Action item — Can you transcribe the lines below word for word, leaving the pictures out?
▬▬▬▬▬▬
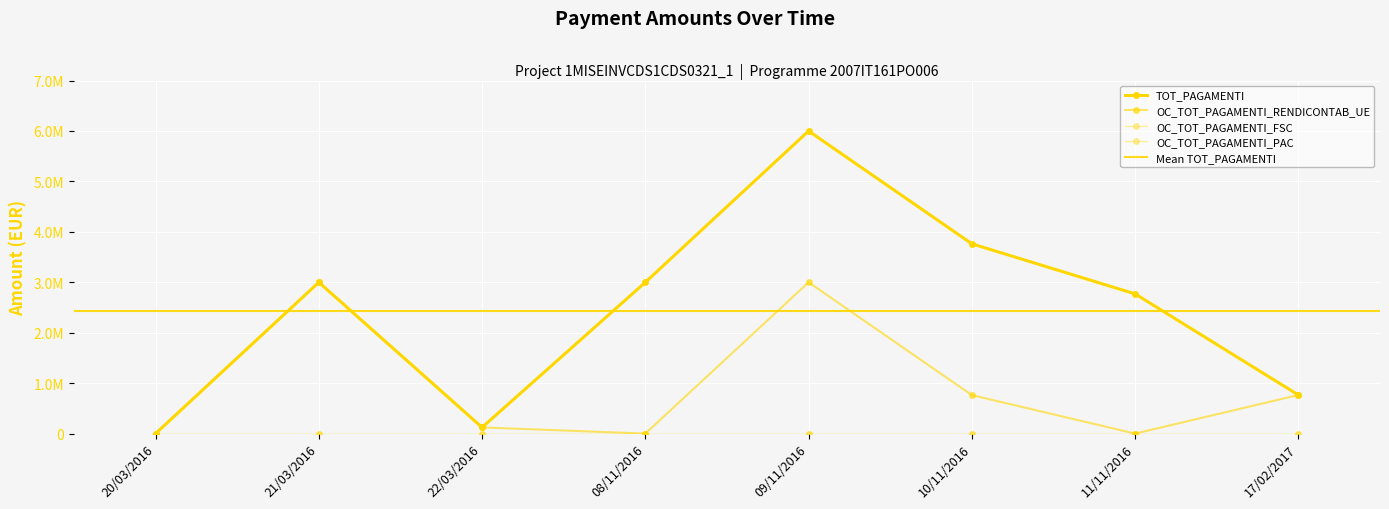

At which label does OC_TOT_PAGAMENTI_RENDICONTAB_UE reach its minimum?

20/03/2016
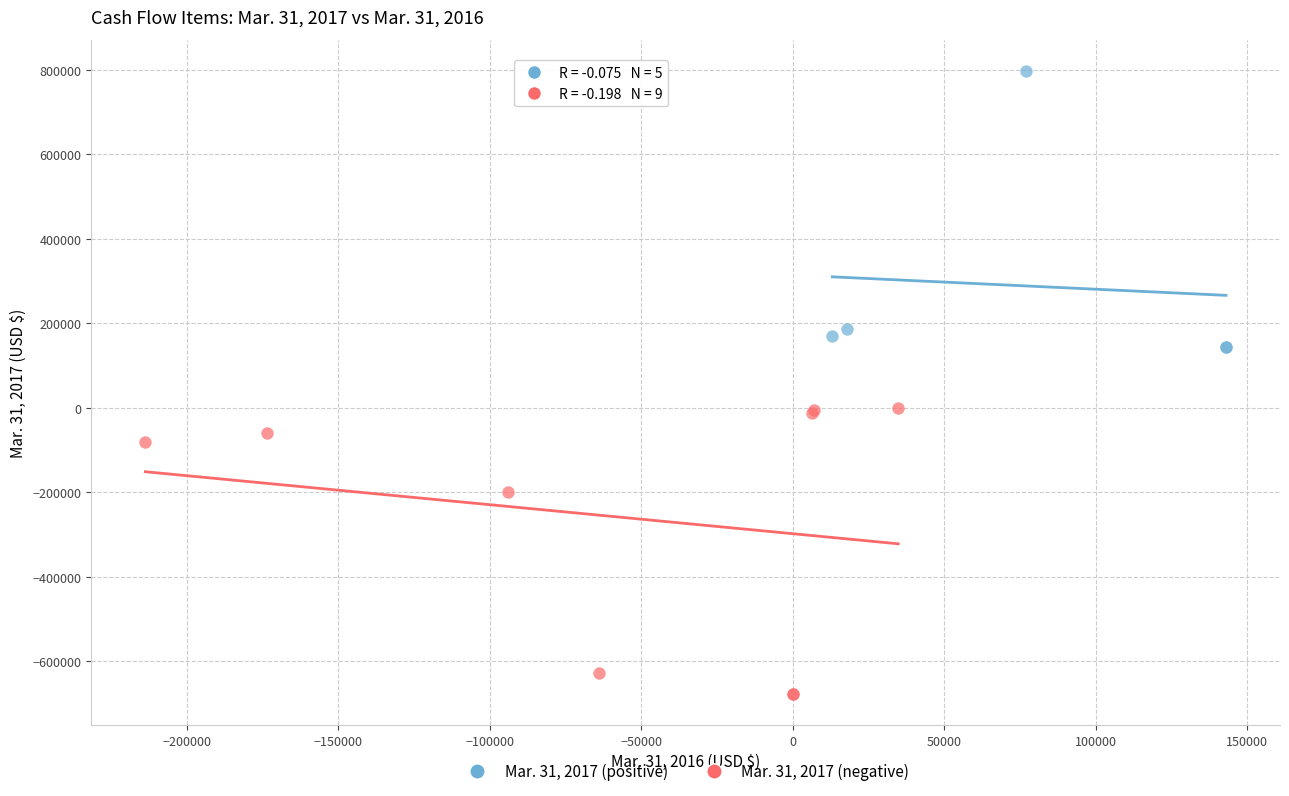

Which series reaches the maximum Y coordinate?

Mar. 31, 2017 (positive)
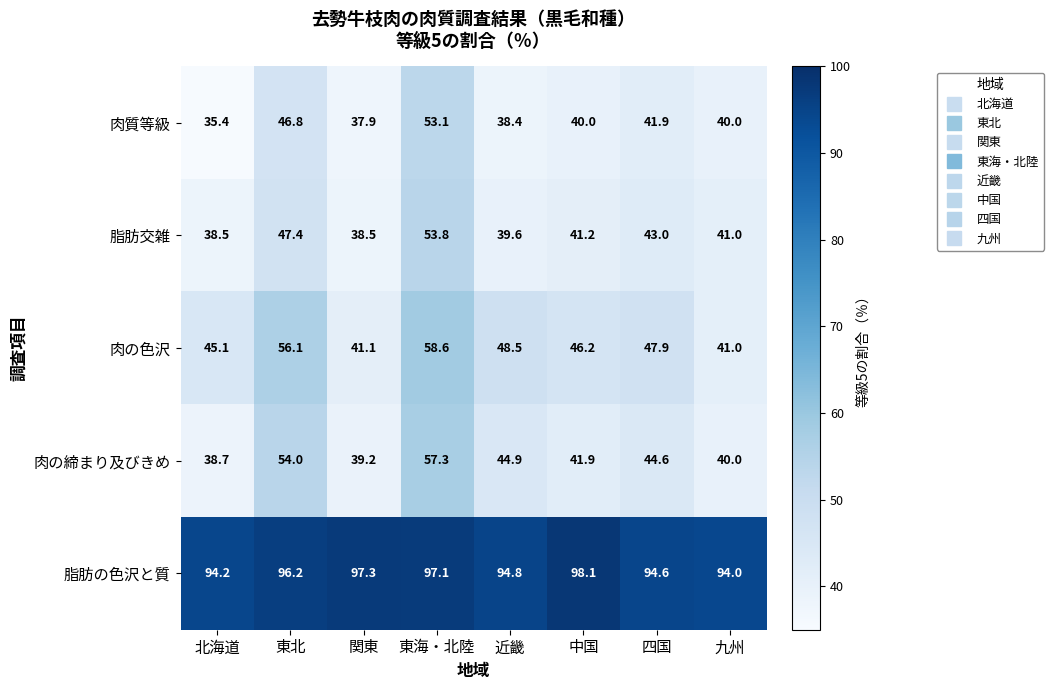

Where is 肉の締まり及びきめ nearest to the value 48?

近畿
▬▬▬▬▬▬
Written solution —
At which label does OC_TOT_PAGAMENTI_RENDICONTAB_UE reach its minimum?

20/03/2016

Which series reaches the maximum Y coordinate?

Mar. 31, 2017 (positive)

Where is 肉の締まり及びきめ nearest to the value 48?

近畿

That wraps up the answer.